What is needed:
The listing below has to be output exactly as given, less its pictures.

+++ Source data

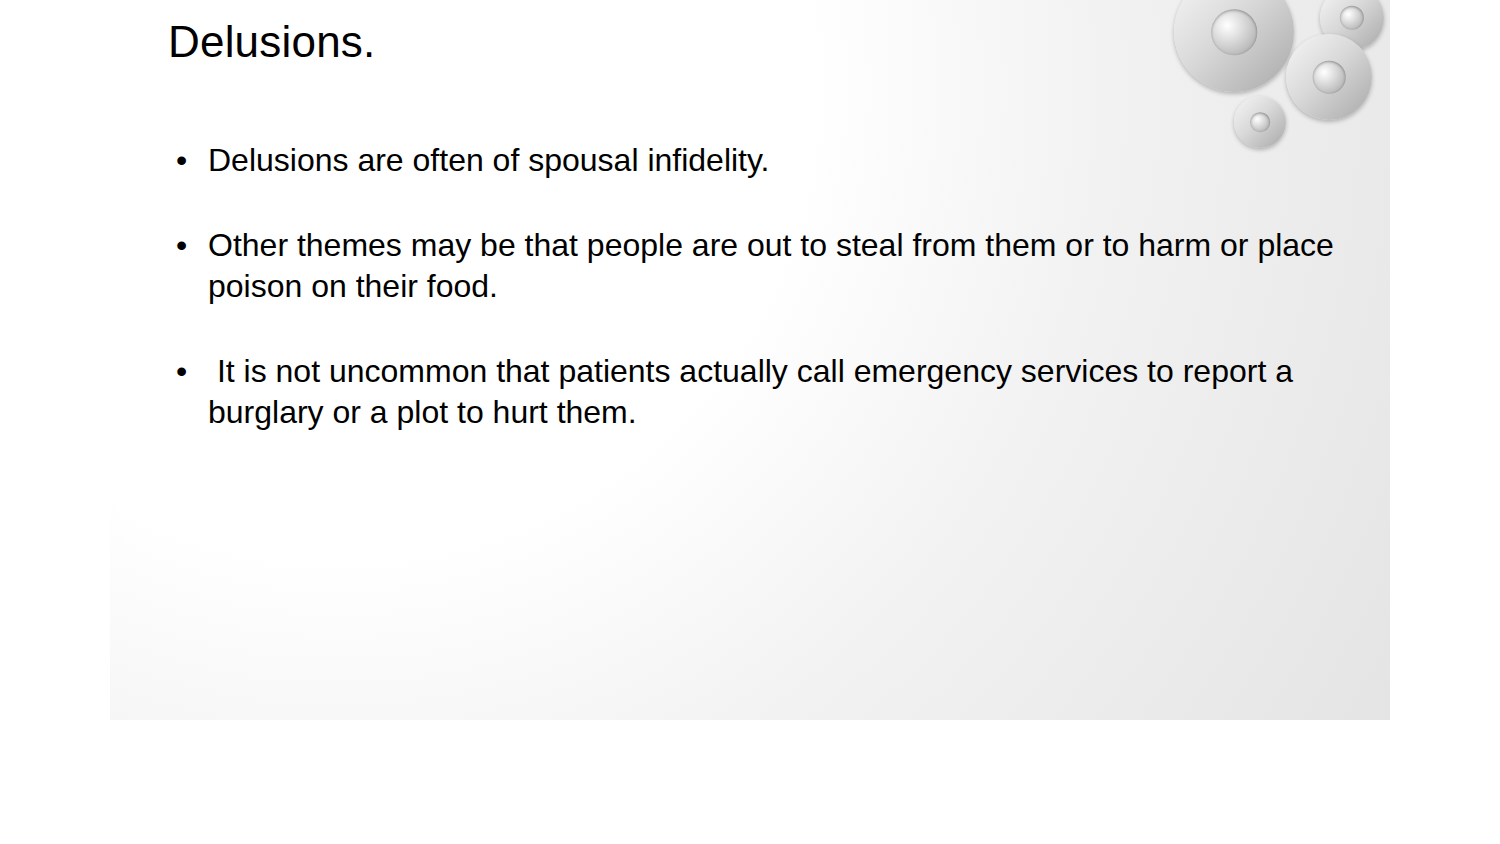Delusions.
Delusions are often of spousal infidelity.
Other themes may be that people are out to steal from them or to harm or place poison on their food.
It is not uncommon that patients actually call emergency services to report a burglary or a plot to hurt them.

++++++

Output for this task:
Delusions.
Delusions are often of spousal infidelity.
Other themes may be that people are out to steal from them or to harm or place poison on their food.
It is not uncommon that patients actually call emergency services to report a burglary or a plot to hurt them.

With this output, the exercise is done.